Only if the forks were part of the collision...not saying you had a collision. Just I have seen my fair share of them and the forks are not always the item that impacts the object. That typically only occurs when the impact is square on the front and the forks are sticking out past the item being carried. In reality, most of the impact damage I have seen in my lifetime was caused when the item being carried by the forks was rammed into another object and rarely do the forks themselves show any damage because they are much thicker/stronger metal than the loader frames and fork brackets.
A head on frontal impact, is not the way this would have been damaged anyway.
The way the loader frame is deformed, is very similar to the kind of damage I saw many hundreds of times on a vehicle frame, when impacted from the side, in the front. It's called "sidesway"

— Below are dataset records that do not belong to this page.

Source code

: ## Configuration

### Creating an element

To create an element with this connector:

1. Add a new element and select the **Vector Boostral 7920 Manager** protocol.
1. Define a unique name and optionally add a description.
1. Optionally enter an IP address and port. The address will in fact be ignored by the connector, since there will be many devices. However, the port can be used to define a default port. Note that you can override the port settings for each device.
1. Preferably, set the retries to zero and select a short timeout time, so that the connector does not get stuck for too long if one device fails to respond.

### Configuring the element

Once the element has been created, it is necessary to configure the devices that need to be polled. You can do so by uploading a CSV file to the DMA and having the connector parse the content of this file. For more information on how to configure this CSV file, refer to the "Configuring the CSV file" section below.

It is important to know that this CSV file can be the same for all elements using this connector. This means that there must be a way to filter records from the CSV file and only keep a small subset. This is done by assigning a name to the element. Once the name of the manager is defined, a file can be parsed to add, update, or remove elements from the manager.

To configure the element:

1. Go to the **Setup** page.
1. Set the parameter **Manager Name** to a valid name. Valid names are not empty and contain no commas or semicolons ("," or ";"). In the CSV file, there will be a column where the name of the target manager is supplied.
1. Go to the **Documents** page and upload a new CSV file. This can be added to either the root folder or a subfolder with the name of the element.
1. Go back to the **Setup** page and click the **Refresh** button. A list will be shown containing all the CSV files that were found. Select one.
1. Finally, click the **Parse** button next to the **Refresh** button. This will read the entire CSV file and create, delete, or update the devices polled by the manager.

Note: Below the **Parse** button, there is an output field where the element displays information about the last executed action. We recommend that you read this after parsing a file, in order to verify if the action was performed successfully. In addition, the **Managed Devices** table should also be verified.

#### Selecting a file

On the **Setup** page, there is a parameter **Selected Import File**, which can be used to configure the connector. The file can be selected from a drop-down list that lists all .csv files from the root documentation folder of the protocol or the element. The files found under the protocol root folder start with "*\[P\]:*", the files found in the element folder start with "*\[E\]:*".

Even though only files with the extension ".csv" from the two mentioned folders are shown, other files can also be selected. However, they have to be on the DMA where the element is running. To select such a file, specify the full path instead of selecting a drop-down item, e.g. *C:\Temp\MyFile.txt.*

If someone was carrying a heavy load, and hit something with the right side of the load, while moving forward, and turning to the right, I could see it causing the type of damage the OP has. The weight of a heavy load of 2x4's could exert strong forces if it's momentum was suddenly stopped by an impact. In that scenario, you could have no damage, or witness marks on the forks, or signs of direct impact to the loader frame. The loader frame is weakest at resisting heavy side forces, so those forces could conceivably bend it in a manor like we see.
I am not disputing the OP's claim on how this happened. I'm just giving an observation based solely on what I have experienced, and what the photo's show. There could certainly be a material defect, or other explanation that caused this to fail.
But, without prior failures of this model, which would clearly tell them they have a problem, I could see the possibility that JD will conclude it's collision damage.